* Problems and tasks
(a) Please repeat the kernel commit log word for word, from "do_lock_mount(): don't modify" up to and including "gets kicked out.".
(b) Carry on the kernel commit log from the point where it stops.

* Page excerpt
=== Section Start ===
Reviewed-by: Christian Brauner <brauner@kernel.org>
Signed-off-by: Al Viro <viro@zeniv.linux.org.uk>

mnt_warn_timestamp_expiry(): constify struct path argument

Reviewed-by: Christian Brauner <brauner@kernel.org>
Signed-off-by: Al Viro <viro@zeniv.linux.org.uk>

do_move_mount(), vfs_move_mount(), do_move_mount_old(): constify struct path argument(s)

Reviewed-by: Christian Brauner <brauner@kernel.org>
Signed-off-by: Al Viro <viro@zeniv.linux.org.uk>

collect_paths(): constify the return value

callers have no business modifying the paths they get

Reviewed-by: Christian Brauner <brauner@kernel.org>
Signed-off-by: Al Viro <viro@zeniv.linux.org.uk>

drop_collected_paths(): constify arguments

... and use that to constify the pointers in callers

Reviewed-by: Christian Brauner <brauner@kernel.org>
Signed-off-by: Al Viro <viro@zeniv.linux.org.uk>

do_set_group(): constify path arguments

Reviewed-by: Christian Brauner <brauner@kernel.org>
Signed-off-by: Al Viro <viro@zeniv.linux.org.uk>

do_mount_setattr(): constify path argument

Reviewed-by: Christian Brauner <brauner@kernel.org>
Signed-off-by: Al Viro <viro@zeniv.linux.org.uk>

constify check_mnt()

Reviewed-by: Christian Brauner <brauner@kernel.org>
Signed-off-by: Al Viro <viro@zeniv.linux.org.uk>

do_lock_mount(): don't modify path.

Currently do_lock_mount() has the target path switched to whatever
might be overmounting it.  We _do_ want to have the parent
mount/mountpoint chosen on top of the overmounting pile; however,
the way it's done has unpleasant races - if umount propagation
removes the overmount while we'd been trying to set the environment
up, we might end up failing if our target path strays into that overmount
just before the overmount gets kicked out.

Users of do_lock_mount() do not need the target path changed - they
have all information in res->{parent,mp}; only one place (in
do_move_mount()) currently uses the resulting path->mnt, and that value
is trivial to reconstruct by the original value of path->mnt + chosen
parent mount.
=== Section End ===
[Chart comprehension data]
=== Section Start ===
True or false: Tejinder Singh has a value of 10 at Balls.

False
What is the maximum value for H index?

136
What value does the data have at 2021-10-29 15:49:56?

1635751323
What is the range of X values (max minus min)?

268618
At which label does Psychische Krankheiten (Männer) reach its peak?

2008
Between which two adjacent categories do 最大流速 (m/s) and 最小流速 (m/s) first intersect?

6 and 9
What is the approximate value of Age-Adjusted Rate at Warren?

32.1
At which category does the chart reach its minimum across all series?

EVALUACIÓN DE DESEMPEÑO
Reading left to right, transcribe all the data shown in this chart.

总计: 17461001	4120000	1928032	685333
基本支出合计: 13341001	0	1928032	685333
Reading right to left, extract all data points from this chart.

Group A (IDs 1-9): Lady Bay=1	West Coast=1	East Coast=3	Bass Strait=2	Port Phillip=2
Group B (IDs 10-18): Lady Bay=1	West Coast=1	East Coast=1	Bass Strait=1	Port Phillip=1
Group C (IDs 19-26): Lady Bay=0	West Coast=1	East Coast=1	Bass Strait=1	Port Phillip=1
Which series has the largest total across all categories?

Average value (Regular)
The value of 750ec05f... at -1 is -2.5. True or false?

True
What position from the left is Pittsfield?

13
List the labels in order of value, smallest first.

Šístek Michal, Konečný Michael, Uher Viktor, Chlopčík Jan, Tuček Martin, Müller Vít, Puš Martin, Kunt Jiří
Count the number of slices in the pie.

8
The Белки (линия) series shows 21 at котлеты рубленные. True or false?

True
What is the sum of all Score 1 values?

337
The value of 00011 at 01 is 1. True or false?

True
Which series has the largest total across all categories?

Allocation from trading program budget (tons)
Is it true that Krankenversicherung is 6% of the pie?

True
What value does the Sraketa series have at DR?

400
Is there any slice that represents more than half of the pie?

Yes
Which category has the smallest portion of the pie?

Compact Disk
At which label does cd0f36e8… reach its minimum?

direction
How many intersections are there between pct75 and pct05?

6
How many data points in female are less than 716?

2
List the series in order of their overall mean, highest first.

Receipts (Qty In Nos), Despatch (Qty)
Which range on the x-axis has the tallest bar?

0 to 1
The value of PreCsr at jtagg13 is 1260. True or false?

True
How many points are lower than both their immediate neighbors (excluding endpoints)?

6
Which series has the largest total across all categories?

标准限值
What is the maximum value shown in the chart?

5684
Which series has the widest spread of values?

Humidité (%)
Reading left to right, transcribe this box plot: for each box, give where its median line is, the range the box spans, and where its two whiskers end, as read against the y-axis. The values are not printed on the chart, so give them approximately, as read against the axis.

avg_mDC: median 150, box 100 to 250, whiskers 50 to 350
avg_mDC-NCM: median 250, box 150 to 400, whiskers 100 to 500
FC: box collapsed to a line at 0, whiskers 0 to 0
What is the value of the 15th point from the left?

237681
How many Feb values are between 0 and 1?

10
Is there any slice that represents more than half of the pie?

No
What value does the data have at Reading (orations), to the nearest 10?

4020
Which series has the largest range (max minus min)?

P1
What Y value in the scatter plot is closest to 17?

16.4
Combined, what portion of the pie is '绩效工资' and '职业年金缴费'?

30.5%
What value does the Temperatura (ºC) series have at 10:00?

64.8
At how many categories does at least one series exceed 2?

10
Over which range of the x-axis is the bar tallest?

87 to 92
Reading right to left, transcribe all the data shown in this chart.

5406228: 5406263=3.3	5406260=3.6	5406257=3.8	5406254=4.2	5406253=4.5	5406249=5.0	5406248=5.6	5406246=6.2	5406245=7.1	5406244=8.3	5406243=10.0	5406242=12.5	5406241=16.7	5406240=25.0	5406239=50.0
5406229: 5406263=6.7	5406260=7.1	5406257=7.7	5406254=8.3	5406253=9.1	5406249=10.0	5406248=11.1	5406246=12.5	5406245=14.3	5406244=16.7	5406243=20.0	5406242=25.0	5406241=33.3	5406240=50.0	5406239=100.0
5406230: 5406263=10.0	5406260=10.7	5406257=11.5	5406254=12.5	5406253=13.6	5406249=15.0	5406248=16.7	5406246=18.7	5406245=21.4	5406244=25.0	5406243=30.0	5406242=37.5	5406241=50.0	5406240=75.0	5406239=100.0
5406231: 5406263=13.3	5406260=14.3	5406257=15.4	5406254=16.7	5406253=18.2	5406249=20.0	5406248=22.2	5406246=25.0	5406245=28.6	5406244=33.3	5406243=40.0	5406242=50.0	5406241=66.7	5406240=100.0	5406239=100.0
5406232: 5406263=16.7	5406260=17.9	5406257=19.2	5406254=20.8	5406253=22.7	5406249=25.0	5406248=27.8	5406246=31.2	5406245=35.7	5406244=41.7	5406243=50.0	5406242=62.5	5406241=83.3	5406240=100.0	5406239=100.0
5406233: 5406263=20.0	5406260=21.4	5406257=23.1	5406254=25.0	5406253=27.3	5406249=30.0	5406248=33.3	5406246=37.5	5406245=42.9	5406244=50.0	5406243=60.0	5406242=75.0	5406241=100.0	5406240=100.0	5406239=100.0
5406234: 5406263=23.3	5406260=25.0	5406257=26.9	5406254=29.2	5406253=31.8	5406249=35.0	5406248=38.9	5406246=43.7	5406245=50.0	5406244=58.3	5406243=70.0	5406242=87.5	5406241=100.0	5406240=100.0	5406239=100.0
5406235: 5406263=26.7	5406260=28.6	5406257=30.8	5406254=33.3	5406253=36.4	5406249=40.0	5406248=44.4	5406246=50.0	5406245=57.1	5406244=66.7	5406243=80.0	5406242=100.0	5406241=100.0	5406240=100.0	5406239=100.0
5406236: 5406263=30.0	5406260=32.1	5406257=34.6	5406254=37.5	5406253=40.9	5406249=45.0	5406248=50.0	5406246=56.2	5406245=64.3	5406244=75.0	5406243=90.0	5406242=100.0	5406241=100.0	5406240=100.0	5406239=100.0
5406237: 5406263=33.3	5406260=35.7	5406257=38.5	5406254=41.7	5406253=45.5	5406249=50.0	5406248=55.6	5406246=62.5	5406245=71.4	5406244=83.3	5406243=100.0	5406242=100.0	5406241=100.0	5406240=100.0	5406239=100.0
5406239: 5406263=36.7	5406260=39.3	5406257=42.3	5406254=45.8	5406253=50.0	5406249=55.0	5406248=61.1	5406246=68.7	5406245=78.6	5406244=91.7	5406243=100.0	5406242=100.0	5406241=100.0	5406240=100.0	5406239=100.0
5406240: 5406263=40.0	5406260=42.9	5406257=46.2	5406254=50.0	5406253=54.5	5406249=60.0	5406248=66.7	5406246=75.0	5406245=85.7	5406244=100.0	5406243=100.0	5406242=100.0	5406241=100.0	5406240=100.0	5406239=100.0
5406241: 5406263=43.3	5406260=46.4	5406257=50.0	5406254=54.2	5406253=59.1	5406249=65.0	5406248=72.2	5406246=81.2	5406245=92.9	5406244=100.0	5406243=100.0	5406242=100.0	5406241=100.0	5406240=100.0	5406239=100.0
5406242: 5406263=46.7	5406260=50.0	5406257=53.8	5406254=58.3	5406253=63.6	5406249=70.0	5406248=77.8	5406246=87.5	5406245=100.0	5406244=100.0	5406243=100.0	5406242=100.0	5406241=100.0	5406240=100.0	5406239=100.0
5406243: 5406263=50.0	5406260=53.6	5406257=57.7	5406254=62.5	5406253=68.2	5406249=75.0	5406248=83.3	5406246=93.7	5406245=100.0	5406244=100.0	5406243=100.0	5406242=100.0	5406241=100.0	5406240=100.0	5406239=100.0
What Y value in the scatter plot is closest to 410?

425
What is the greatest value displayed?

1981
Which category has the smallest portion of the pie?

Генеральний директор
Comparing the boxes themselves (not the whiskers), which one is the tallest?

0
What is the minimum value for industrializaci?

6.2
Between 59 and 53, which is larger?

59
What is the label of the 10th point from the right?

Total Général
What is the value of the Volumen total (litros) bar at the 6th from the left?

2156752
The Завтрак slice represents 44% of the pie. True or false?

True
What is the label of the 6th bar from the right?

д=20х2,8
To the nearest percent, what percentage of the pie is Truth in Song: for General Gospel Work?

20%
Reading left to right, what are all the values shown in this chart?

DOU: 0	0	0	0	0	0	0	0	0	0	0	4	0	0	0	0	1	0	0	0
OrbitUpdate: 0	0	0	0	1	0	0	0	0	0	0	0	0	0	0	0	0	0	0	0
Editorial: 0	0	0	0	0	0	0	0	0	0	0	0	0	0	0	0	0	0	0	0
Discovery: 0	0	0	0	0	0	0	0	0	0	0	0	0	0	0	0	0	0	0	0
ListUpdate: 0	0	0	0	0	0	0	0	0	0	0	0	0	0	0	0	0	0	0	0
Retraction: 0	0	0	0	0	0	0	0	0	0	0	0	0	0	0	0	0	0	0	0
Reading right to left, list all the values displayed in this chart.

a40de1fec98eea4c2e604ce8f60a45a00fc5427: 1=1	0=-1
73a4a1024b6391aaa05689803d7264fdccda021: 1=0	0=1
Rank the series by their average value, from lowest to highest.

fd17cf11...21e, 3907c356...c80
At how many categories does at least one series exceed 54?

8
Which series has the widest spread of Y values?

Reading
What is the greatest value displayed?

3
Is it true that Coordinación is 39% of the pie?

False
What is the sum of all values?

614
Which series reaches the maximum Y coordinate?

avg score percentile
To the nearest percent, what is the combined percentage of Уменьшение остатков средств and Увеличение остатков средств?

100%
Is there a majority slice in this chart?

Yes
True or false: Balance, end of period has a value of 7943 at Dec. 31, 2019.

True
=== Section End ===
* Task results
(a)
do_lock_mount(): don't modify path.

Currently do_lock_mount() has the target path switched to whatever
might be overmounting it.  We _do_ want to have the parent
mount/mountpoint chosen on top of the overmounting pile; however,
the way it's done has unpleasant races - if umount propagation
removes the overmount while we'd been trying to set the environment
up, we might end up failing if our target path strays into that overmount
just before the overmount gets kicked out.

(b)
Let's keep the target path unchanged; it avoids a bunch of subtle races
and it's not hard to do:
do
as mount_locked_reader
find the prospective parent mount/mountpoint dentry
grab references if it's not the original target
lock the prospective mountpoint dentry
take namespace_sem exclusive
if prospective parent/mountpoint would be different now
err = -EAGAIN
else if location has been unmounted
err = -ENOENT
else if mountpoint dentry is not allowed to be mounted on
err = -ENOENT
else if beneath and the top of the pile was the absolute root
err = -EINVAL
else
try to get struct mountpoint (by dentry), set
err to 0 on success and -ENO{MEM,ENT} on failure
if err != 0
res->parent = ERR_PTR(err)
drop locks
else
res->parent = prospective parent
drop temporary references
while err == -EAGAIN

A somewhat subtle part is that dropping temporary references is allowed.
Neither mounts nor dentries should be evicted by a thread that holds
namespace_sem.  On success we are dropping those references under
namespace_sem, so we need to be sure that these are not the last
references remaining.  However, on success we'd already verified (under
namespace_sem) that original target is still mounted and that mount
and dentry we are about to drop are still reachable from it via the
mount tree.  That guarantees that we are not about to drop the last
remaining references.

Signed-off-by: Al Viro <viro@zeniv.linux.org.uk>

new helper: topmost_overmount()

Returns the final (topmost) mount in the chain of overmounts
starting at given mount. Same locking rules as for any mount
tree traversal - either the spinlock side of mount_lock, or
rcu + sample the seqcount side of mount_lock before the call
and recheck afterwards.

Reviewed-by: Christian Brauner <brauner@kernel.org>
Signed-off-by: Al Viro <viro@zeniv.linux.org.uk>

don't bother passing new_path->dentry to can_move_mount_beneath()

Signed-off-by: Al Viro <viro@zeniv.linux.org.uk>

pivot_root(2): use old_mp.mp->m_dentry instead of old.dentry

That kills the last place where callers of lock_mount(path, &mp)
used path->dentry.

Reviewed-by: Christian Brauner <brauner@kernel.org>
Signed-off-by: Al Viro <viro@zeniv.linux.org.uk>

graft_tree(), attach_recursive_mnt() - pass pinned_mountpoint

parent and mountpoint always come from the same struct pinned_mountpoint
now.

Reviewed-by: Christian Brauner <brauner@kernel.org>
Signed-off-by: Al Viro <viro@zeniv.linux.org.uk>

do_add_mount(): switch to passing pinned_mountpoint instead of mountpoint + path

Both callers pass it a mountpoint reference picked from pinned_mountpoint
and path it corresponds to.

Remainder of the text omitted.